*PROBLEM STATEMENT*.
Please restate, word for word, the lines below that begin at the one with "neck: (518, 220)" and end at the one with "right back paw: (506, 400)". Leave out all other lines.

*AVAILABLE DATA*.
▬▬▬
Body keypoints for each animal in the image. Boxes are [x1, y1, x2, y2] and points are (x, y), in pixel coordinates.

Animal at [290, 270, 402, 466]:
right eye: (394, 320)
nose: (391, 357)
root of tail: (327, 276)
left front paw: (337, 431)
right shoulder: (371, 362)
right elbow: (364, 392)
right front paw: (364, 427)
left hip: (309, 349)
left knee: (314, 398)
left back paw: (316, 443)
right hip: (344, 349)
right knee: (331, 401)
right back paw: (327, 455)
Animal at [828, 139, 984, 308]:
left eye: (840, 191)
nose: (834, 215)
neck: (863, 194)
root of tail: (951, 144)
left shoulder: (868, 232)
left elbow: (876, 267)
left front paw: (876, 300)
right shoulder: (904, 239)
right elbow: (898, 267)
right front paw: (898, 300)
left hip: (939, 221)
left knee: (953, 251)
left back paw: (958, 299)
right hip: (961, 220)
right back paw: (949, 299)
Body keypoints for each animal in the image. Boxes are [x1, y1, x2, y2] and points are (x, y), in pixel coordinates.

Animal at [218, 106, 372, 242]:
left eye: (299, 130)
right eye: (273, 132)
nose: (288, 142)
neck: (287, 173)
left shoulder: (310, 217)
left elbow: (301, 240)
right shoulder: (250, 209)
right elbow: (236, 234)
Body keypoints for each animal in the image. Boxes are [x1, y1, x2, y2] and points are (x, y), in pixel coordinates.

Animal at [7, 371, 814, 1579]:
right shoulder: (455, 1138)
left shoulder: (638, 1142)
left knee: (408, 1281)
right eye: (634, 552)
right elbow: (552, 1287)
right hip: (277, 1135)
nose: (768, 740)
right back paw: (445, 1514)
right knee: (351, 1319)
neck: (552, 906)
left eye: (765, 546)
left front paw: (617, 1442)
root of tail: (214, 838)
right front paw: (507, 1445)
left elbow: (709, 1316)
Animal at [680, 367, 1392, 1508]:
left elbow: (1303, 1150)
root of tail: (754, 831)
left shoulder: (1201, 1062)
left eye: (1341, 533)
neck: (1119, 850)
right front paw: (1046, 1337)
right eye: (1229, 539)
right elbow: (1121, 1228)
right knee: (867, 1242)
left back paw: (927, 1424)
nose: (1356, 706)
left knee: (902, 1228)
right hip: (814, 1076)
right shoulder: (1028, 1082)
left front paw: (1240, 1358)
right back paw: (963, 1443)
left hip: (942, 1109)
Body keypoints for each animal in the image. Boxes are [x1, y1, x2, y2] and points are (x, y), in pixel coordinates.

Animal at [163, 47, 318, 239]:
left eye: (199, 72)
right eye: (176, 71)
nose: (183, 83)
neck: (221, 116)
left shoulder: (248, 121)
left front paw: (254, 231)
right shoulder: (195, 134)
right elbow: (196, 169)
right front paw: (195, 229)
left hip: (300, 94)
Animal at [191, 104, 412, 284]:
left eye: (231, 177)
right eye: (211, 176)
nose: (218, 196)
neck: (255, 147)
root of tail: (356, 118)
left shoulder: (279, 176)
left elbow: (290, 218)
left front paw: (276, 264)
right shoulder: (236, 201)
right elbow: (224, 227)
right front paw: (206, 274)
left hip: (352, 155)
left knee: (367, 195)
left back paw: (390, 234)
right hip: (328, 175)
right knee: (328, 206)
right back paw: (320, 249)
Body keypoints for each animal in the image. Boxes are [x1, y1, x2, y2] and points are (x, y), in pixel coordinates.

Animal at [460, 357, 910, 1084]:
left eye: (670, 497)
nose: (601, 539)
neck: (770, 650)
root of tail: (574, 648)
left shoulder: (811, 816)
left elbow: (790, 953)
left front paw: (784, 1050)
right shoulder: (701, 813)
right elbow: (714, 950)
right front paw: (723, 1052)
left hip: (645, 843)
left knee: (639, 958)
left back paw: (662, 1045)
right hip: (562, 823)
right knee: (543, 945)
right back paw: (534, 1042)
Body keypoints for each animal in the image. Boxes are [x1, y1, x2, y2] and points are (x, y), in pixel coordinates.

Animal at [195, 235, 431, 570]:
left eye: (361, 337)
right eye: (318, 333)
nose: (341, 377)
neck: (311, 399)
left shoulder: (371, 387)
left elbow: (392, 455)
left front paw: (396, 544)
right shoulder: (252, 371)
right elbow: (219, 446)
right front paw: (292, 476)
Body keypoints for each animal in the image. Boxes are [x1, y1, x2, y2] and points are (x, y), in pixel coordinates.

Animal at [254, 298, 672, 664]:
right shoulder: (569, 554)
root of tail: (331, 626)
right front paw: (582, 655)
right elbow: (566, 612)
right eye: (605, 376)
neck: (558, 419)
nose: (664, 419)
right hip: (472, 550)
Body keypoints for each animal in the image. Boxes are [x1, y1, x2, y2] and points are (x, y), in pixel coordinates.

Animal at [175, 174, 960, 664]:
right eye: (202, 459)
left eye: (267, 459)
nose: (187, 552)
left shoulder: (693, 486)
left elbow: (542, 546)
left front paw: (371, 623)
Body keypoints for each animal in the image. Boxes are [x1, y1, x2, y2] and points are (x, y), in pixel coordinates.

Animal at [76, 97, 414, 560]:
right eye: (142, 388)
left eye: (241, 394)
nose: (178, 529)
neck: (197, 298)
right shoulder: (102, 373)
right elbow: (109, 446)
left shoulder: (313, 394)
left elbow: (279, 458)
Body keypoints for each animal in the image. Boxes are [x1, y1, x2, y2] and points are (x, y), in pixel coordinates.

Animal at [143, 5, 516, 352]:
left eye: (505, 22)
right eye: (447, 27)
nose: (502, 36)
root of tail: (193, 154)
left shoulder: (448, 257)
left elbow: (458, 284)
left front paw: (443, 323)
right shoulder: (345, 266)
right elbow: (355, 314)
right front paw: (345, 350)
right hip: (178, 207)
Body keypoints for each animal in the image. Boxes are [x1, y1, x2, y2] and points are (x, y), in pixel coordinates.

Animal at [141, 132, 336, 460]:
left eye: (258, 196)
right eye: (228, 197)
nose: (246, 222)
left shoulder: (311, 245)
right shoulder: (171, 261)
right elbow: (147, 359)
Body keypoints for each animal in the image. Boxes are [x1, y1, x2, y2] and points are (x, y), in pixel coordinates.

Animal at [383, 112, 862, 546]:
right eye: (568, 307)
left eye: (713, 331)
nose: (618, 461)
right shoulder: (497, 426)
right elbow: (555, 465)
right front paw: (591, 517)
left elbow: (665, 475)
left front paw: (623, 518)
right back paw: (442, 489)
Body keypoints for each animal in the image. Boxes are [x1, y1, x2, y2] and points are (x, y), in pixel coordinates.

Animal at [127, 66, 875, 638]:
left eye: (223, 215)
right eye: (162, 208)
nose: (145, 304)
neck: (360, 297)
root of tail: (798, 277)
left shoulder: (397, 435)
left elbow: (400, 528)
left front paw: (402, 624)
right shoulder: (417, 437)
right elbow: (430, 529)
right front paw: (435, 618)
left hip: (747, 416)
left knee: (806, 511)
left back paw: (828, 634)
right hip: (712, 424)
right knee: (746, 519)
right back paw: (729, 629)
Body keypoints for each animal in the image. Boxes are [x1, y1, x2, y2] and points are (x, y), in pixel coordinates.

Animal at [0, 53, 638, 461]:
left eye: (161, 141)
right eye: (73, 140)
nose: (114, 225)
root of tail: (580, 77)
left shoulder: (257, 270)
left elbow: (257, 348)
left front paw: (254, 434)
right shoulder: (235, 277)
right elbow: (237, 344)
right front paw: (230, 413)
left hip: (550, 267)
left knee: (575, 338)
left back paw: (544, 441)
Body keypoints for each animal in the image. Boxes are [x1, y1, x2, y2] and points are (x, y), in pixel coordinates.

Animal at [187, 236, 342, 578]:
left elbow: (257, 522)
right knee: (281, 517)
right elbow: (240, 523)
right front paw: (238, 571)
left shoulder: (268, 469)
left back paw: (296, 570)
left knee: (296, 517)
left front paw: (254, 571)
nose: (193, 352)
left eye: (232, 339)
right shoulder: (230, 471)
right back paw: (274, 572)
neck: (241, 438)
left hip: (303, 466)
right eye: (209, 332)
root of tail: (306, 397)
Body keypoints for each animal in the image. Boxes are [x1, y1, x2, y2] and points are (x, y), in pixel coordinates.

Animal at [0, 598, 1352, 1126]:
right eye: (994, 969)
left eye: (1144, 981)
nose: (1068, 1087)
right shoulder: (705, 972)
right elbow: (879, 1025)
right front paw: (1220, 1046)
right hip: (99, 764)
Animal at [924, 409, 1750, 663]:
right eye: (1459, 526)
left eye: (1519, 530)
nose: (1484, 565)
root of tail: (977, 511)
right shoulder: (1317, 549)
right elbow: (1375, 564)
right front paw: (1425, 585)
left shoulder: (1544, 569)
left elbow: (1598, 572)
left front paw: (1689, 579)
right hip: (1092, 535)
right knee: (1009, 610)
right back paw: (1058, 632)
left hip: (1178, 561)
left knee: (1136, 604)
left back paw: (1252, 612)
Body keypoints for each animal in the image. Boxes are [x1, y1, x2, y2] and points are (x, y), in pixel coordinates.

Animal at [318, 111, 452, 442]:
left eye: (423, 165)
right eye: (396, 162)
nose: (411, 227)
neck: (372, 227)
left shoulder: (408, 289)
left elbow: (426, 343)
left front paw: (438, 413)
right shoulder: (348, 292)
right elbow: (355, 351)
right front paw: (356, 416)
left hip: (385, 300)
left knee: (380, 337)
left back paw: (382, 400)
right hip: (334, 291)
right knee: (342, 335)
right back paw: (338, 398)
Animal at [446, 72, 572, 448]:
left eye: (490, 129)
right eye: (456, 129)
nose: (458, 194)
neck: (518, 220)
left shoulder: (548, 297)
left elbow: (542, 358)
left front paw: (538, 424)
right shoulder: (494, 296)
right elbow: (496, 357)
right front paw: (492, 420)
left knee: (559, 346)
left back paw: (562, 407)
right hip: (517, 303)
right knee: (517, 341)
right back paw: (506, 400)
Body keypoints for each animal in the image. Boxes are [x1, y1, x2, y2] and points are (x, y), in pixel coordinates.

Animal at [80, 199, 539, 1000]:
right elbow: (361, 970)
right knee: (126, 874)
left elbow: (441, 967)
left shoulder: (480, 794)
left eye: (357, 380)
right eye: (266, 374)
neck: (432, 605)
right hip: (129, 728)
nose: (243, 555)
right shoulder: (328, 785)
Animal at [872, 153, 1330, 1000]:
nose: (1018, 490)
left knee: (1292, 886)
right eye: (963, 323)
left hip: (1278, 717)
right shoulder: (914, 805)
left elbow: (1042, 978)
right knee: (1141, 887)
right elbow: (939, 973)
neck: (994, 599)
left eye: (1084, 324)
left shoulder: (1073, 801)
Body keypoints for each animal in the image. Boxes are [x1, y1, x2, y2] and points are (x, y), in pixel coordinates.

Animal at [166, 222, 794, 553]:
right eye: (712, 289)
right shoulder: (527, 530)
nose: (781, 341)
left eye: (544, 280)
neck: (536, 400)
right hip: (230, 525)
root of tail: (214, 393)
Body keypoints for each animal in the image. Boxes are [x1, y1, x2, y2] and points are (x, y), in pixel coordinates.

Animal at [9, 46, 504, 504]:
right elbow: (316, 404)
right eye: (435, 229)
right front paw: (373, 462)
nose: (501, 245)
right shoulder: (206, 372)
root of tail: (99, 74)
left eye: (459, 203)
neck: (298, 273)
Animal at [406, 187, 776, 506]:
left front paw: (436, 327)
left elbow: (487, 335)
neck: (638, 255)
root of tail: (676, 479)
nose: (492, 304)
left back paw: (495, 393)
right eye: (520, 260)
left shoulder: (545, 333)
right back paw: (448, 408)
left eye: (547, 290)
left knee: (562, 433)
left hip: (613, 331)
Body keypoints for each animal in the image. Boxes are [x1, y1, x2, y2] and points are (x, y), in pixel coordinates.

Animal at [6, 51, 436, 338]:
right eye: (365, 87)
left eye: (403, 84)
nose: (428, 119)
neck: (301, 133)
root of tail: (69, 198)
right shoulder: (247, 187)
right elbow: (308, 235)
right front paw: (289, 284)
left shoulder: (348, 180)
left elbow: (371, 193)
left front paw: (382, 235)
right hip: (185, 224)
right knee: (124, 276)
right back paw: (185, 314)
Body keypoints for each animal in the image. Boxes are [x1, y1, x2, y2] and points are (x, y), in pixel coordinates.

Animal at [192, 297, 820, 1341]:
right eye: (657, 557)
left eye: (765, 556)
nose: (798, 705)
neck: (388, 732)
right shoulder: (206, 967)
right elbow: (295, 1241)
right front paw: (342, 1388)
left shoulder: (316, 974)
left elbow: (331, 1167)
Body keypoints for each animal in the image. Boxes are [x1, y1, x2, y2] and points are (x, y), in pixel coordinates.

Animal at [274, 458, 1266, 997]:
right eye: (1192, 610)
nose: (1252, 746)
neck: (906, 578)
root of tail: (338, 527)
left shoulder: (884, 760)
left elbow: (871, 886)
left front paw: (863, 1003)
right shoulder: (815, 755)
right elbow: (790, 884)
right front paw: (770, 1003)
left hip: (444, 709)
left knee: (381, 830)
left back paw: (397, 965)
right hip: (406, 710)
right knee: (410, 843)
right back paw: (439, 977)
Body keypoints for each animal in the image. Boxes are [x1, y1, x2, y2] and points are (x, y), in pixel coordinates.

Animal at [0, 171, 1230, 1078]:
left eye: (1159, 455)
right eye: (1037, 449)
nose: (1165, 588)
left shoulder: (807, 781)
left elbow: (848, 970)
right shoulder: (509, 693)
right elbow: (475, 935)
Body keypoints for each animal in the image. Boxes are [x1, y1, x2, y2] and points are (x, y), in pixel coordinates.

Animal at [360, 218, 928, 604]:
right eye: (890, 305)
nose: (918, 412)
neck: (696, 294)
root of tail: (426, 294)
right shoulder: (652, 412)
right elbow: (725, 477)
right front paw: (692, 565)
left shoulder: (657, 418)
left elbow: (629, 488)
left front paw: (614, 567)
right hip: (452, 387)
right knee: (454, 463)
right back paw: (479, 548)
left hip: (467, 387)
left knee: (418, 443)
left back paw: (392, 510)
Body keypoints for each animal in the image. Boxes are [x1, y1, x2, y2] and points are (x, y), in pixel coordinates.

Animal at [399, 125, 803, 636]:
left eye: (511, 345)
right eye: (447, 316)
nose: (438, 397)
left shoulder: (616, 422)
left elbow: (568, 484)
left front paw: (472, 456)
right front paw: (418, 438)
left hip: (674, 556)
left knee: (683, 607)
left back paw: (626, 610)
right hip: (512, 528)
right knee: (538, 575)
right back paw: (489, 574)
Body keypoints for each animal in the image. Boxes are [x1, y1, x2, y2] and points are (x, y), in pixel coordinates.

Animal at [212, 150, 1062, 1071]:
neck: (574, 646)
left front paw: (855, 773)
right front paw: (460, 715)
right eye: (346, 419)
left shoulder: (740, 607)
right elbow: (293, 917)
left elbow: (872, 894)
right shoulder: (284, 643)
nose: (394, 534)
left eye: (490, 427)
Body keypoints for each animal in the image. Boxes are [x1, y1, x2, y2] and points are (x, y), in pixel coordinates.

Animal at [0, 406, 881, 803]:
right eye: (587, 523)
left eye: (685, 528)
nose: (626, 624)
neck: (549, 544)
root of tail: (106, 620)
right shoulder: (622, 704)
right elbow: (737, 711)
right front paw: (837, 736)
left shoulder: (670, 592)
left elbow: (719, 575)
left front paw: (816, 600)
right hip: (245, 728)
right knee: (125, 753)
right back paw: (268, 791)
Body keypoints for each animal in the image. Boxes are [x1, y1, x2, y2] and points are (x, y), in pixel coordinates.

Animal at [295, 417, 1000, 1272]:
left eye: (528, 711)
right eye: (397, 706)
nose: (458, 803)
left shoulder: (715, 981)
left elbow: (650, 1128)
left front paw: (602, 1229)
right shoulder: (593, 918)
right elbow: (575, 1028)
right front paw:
▬▬▬
*TASK OUTPUT*.
neck: (518, 220)
left shoulder: (548, 297)
left elbow: (542, 358)
left front paw: (538, 424)
right shoulder: (494, 296)
right elbow: (496, 357)
right front paw: (492, 420)
left knee: (559, 346)
left back paw: (562, 407)
right hip: (517, 303)
right knee: (517, 341)
right back paw: (506, 400)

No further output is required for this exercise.